3 replies on “Democrats overestimated Detroit turnout. What happened?”

  1. You left out some very important statistics. You wrote ” Detroit turnout was only 47%,” which mean what? What is the reference point 2020? . You also wrote ” Detroit turnout was only 47%, lower than Democrats expected” What was the Democrats expected?. My hypothesis is the reason that Harris lost the election was not because of the Latinos, Arabs, or white women voted for Trump. It was because Black Votes stayed home, in Major Cities like, Detroit, Philadelphia, Pittsburgh, Atlanta, and Milwaukee.

  2. How could Harris articulate a vision for “change” when she is the sitting Vice President and said she wouldn’t do anything different from Biden?

    Harris/Waltz campaign seemed to have two issues:

    1. Trump bad.

    2. We will protect your right to abort the baby (you can’t afford to have because of our economic policies).

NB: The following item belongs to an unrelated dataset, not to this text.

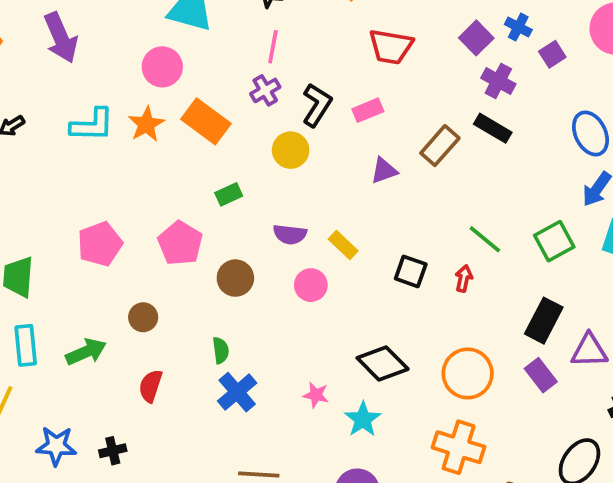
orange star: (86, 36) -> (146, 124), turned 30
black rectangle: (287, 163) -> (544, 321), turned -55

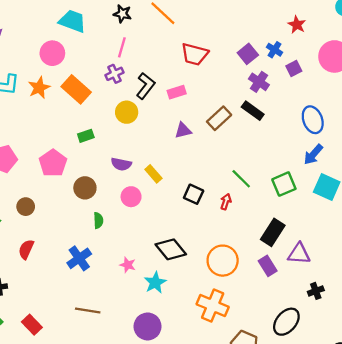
green semicircle: (221, 350) -> (98, 220), moved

    Hundreds of BILLIONS given to Israel and Ukraine.

    Yet ZERO for Americans.

    The Butzel Rec Center just opened up its ice rink TWO MONTHS late….they were “renovating” and apparently it took from May-November to change the lights and paint the walls.

    Add to that the ridiculous amount of crime, Venezuelans taking over every empty house in Detroit while we are being told that there is a shortage of “affordable “ housing, hundreds of thousands of missing children from the border insanity, hundreds of thousands of dead, mutilated and maimed Palestinians and Lebanese, crushing restrictions on small businesses, vaccine mandates during COVID (no my body, my choice), rampant inflation and price surges……

    Yeah, it was hard to get anyone out to the polls to vote for four more years of that.

    None of the people who voted for Trump, myself included, have ANY illusions as to his character. But what we have now is a chance to survive, to be left alone at least. The alternative was 4 more years of institutional chaos, censorship, wars, bleeding the treasury, crime, an open border, rising prices, and so on…

    So a lot of us “garbage” people voted for less insanity rather than more….

  3. The Democrats were banking on a huge Harris turnout in Detroit based on racial factors in which the turnout was heavy in her favor, some 90 or so percent. The other 10 percent experienced a reality awakening and finally realized that we cannot make decisions based on race. Many ppl voted for Obama based on race and nothing was achieved for blacks at all during that presidency.
    One can support a candidate for whatever reason but the fact remain that under the leadership of two Democrats the economy was questionable, black homeownership plummeted and the cost of good and services skyrocketed to high levels. Ppl need to look at this from a different perspective.